São Paulo respirava futebol desde os primórdios dos anos 1900. Antes dos grandes clubes que temos hoje, tinha o Paulistano, o Floresta, a Associação Atlética Palmeiras, a São Paulo Raiwail, etc. Mais tarde foi surgindo os grandes clubes que estão ai hoje. O Corinthians nasceu em 1910, Palmeiras em 1914, a Portuguesa de Desportos nos anos 20, e o São Paulo FC em 1931, justamente quando o Paulistano deixou de existir. O grande estádio até então era o velho Parque Antártica, construído num terreno ofertado pelo industrial Francisco Matarazzo bem em frente as suas industrias IRFM, naquela via, que mais tarde levaria seu nome. Outro estádio era o do Corinthians, o Parque São Jorge, apelidado de a "Fazendinha". Mas era um estádio acanhado. O Canindé campo do São Paulo F.C, era quando muito, um campo de treinos. Foi quando o prefeito Francisco Prestes Maia (1938-1945) achou por bem, construir um estádio para a cidade de São Paulo. Depois de uma boa pesquisa achou-se o local ideal para a construção do estádio. O vale do Pacaembu. O local já dava a dimensão exata para a construção do estádio. Era um vale com dois morros em cada lado, que serviram para a construção das arquibancadas. Ali foram feitos os degraus na própria terra para depois cimentá-los. A arquitetura de concreto armado foi feito onde fica a curva dos portões monumentais, unindo os dois morros. Já nos fundos não foi fechado o anel. Ali foi construído uma concha acústica, para o caso de uso, para fins de musica e eventos culturais. Os adversários políticos do prefeito achavam um exagero construir um estádio daquele tamanho. Quando Prestes Maia ouvia tais exclamações. "Porque um estádio tão grande"? Ele dizia: – Vocês verão, que daqui a alguns anos, que ele será pequeno. Dito e feito. No inicio dos anos 60, o estádio do Pacaembu, era uma caixa de fósforos. No espaço de menos de dois anos, o estádio estava pronto.
Sua inauguração se deu no dia 26 de Abril de 1940. Neste dia o jogo inaugural foi Palestra Itália (Palmeiras) x Coritiba do Paraná. O Palestra venceu por 6 x 2, e o primeiro gol do estádio foi marcado por um jogador do Coritiba, o Zequinha.

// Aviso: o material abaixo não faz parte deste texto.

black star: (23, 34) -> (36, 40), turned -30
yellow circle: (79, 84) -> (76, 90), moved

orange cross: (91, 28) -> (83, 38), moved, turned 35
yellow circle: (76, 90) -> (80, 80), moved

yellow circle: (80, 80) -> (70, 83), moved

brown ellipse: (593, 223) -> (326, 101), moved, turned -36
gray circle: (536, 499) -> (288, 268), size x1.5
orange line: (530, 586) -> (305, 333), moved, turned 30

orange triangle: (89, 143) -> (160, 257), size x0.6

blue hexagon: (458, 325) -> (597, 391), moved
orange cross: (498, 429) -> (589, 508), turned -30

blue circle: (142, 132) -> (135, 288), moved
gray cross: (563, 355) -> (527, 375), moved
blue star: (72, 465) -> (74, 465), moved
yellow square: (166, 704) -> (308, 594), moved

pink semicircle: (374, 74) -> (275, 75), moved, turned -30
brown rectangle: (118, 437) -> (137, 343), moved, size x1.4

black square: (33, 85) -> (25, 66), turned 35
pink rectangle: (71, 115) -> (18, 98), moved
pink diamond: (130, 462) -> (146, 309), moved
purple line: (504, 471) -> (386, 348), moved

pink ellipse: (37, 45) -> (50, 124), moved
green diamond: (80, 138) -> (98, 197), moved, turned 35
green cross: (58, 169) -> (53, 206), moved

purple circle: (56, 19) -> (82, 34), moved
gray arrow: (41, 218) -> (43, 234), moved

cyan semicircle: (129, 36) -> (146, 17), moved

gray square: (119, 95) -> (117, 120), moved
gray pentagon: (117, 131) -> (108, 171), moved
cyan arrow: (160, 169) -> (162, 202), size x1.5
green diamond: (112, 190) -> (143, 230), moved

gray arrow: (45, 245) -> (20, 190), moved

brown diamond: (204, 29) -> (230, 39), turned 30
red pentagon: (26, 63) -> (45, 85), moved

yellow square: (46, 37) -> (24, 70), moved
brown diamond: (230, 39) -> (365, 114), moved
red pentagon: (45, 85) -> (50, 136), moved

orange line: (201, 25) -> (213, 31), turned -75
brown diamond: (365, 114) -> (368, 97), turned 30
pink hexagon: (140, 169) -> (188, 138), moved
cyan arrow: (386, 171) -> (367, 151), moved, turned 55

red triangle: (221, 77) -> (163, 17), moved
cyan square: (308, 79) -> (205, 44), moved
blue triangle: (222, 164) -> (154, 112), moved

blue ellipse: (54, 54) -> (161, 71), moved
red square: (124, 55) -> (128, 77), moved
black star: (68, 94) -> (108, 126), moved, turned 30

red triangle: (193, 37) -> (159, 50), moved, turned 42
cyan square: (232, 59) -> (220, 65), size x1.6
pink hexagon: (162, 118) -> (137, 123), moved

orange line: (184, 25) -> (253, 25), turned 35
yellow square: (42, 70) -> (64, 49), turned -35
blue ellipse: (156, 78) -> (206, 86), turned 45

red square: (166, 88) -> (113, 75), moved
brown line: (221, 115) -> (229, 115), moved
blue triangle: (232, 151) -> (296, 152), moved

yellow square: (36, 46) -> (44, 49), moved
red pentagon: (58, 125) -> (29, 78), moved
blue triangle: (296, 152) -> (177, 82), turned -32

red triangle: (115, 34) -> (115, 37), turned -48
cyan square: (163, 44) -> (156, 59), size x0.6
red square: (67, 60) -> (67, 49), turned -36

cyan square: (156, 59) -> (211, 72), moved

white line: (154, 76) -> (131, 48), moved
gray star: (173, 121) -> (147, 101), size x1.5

No inicio dos anos 50, o futebol fervilhava na cidade de São Paulo. O jogo que monopolizava a cidade, entre duas grandes torcidas era Corinthians x Palmeiras. Uma rivalidade de causar um forte burburinho logo na segunda feira, sete dias antes da realização do jogo. Os Corinthianos tinha um espinho entalado na garganta. Era um, 8 x 0 quando o Palmeiras ainda Palestra Itália, tinha dado no Corinthians em 1933. Vingar aquela goleada era a ordem na "Fazendinha". E foi num domingo ensolarado de 18 de fevereiro de 1953, valido pelo campeonato paulista de 1952, que o Corinthians lavou a alma. Por incrível que pareça era o Palmeiras quem mandava no jogo. Deixava os corinthianos aparvalhados com as jogadas em volta do gol de Gilmar. Quando não era o goleiro que pegava, a bola batia na trave, ou passava raspando o gol mas não entrava. Eis que de repente deu a louca no Corinthians. Em poucos minutos o alvi negro, do parque São Jorge, já estava ganhando de 3 x 0. O Palmeiras reagiu e marcou dois gols. Mas o Corinthians marcou mais um, terminando o primeiro tempo 4 x 2.
No segundo tempo o corinthians marcou mais dois gols. Quando todo mundo pensava que a goleada fosse com esse placar, o Palmeiras marcou mais dois gols terminando o jogo 6 x 4. Naquele mesmo campeonato a Portuguesa de Desportos, tinha goleado o Corinthians por 7 x 3. Já em 1955 a mesma Portuguesa dava uma surra no Santos de 8 x 0. Três anos mais tarde, o estádio do Pacaembu recebia outra enxurrada de gols, Santos 7 x Palmeiras 6, no dia 6 de março de 1958. Esse foi o maior numero de gols que o estádio recebeu num só jogo. E em 1964, mais onze gols, balançaram as redes do estádio. Santos 7 x Corinthians 4.